I write this here as an annotation on things to come (on my website). It is not a delineated path of enquiry. It is merely a structure I intend to topographically identify, map and encourage. Here’s to Gilles Deleuze and Michel Serres, as well as some other names I will label their accomplices, such as Giorgio Agamben, Manuel de Landa, Lev Manovich and a whole heap more.

  • Outstanding post Daniel. I don't have much to say other than I think your strain, or rhizome, of thinking here is profoundly appropriate for the tasks of being human in the worlds we currently inter-inhabit.
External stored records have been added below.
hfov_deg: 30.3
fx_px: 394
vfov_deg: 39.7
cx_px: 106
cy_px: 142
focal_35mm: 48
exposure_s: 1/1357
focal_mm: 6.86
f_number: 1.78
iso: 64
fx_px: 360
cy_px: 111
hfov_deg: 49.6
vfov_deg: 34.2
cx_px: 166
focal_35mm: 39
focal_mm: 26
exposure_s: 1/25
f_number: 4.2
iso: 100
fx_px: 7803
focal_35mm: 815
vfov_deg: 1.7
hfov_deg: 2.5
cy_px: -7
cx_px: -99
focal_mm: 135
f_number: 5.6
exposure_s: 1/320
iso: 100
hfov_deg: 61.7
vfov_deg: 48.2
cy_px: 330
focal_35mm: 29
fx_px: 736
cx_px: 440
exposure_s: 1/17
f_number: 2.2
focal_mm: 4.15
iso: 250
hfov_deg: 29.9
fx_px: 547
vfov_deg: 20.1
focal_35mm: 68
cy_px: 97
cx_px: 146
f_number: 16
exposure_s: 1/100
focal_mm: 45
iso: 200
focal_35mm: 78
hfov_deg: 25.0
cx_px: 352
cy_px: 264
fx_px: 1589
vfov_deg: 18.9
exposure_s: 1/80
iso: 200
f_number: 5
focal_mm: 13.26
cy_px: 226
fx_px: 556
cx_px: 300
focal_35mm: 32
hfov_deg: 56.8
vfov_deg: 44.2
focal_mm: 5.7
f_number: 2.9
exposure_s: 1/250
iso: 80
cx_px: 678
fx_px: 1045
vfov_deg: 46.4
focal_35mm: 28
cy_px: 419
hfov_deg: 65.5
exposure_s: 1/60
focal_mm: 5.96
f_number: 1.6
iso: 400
I am with you on all fronts – and look forward to gleaning off of whatever threshold you intend or haphazardly push through intensifies, and eventually explodes causing shards and ripples that tear through accepted dogma and open doors to something as yet totally unthought of, and ultimately more life-affirming.
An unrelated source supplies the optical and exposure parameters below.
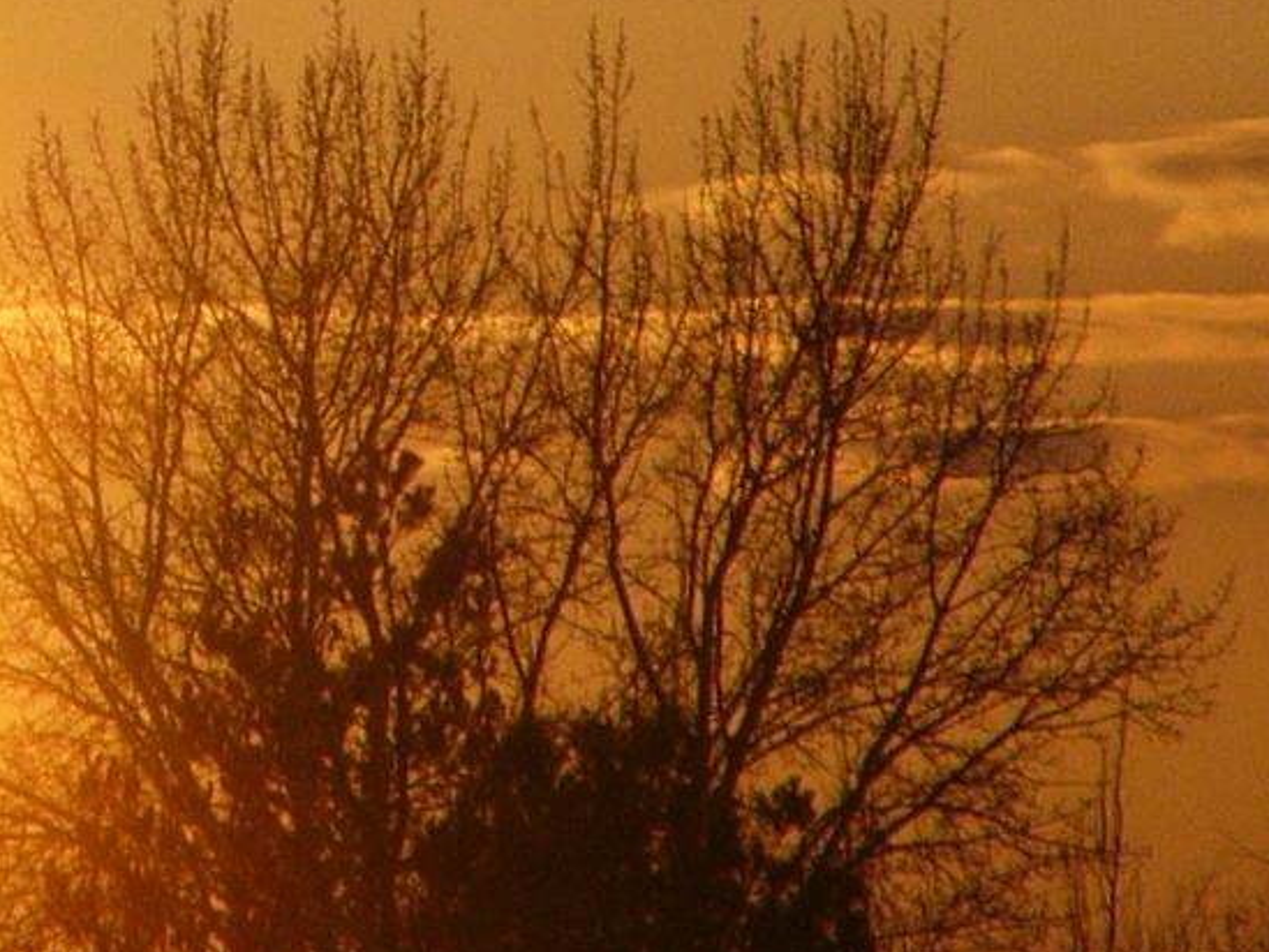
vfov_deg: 1.6
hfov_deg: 2.1
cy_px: 113
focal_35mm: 933
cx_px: -79
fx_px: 34211
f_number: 7.3
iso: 50
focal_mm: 42.1
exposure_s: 1/640
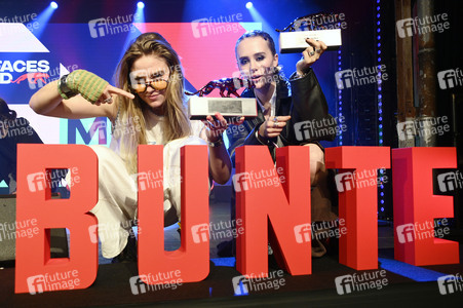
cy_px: 154
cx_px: 232
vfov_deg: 38.8
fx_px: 437
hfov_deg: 55.8
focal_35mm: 34
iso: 2500
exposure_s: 1/200
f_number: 5.6
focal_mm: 34
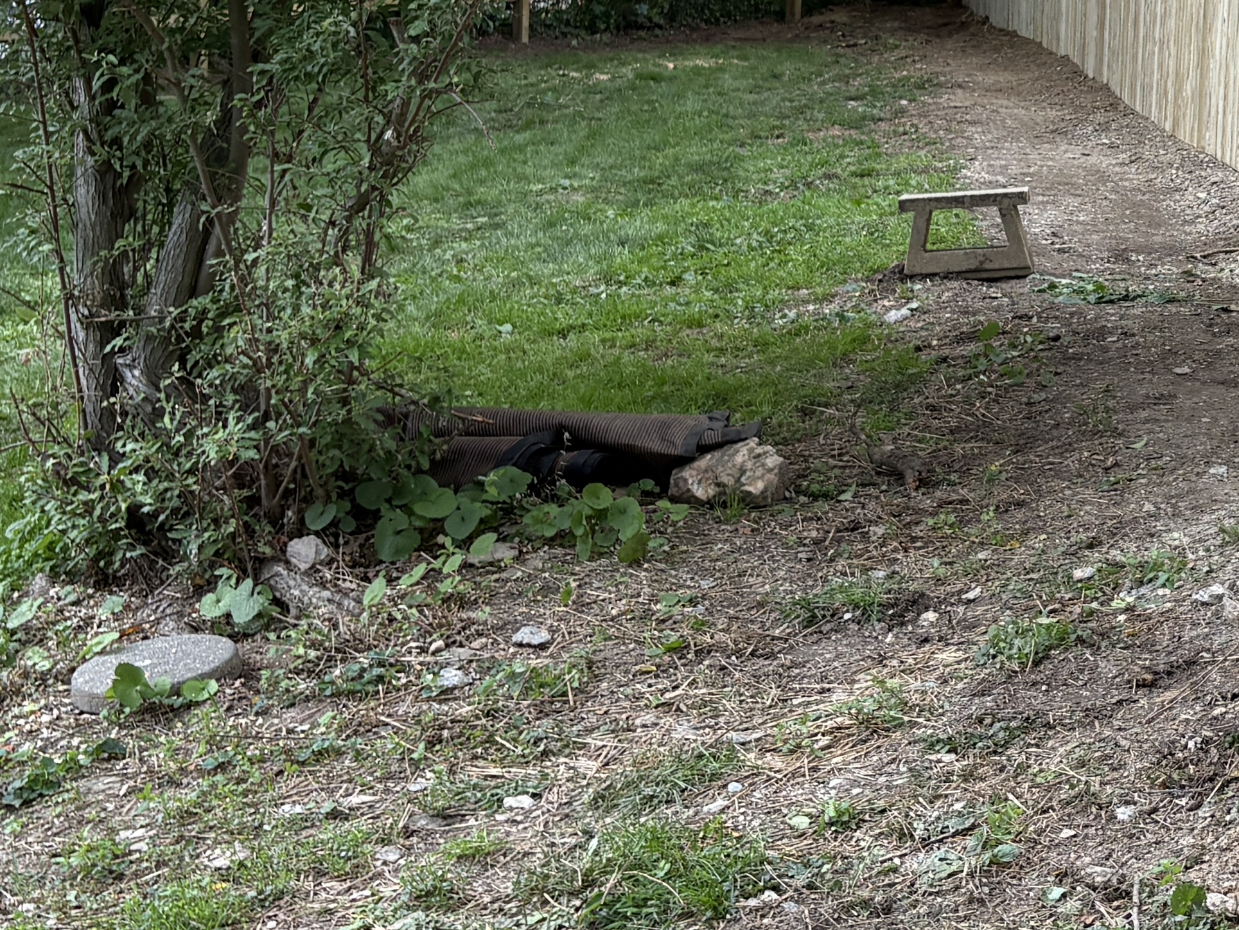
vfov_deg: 18.8
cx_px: 1385
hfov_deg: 23.6
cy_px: 103
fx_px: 2756
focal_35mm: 77
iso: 50
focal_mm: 5.96
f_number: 1.6
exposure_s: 1/453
  • TAKE 2 – With corrections (sorry its late for me): Outstanding post Daniel. I don't have much to say other than I think your strain or rhizome of thinking here is profoundly appropriate for the tasks of being human in the worlds we currently inter-inhabit. I am with you on all fronts – and look forward to gleaning off whatever threshold you intend or haphazardly push through or intensify, eventually explodes causing shards and ripples that tear through accepted dogma and open doors to something as yet totally unthought of, and ultimately more life-affirming.

  • salamander85

    Agreed! The universal soil, that supreme order underlying all things, appears more like a tissue than an individually-segmented grid, and if time (and the technology growing out of it) are in anyway 'determinable' , then it must be in a way that is somehow involved with gravity, a force we do not generally conceive of as 'moving forward,' yet one which exerts a physical and indeed scientifically measurable influence on our lives!

  • salamander85

    Agreed! The universal soil, that supreme order underlying all things, appears more like a tissue than an individually-segmented grid, and if time (and the technology growing out of it) are in anyway 'determinable' , then it must be in a way that is somehow involved with gravity, a force we do not generally conceive of as 'moving forward,' yet one which exerts a physical and indeed scientifically measurable influence on our lives!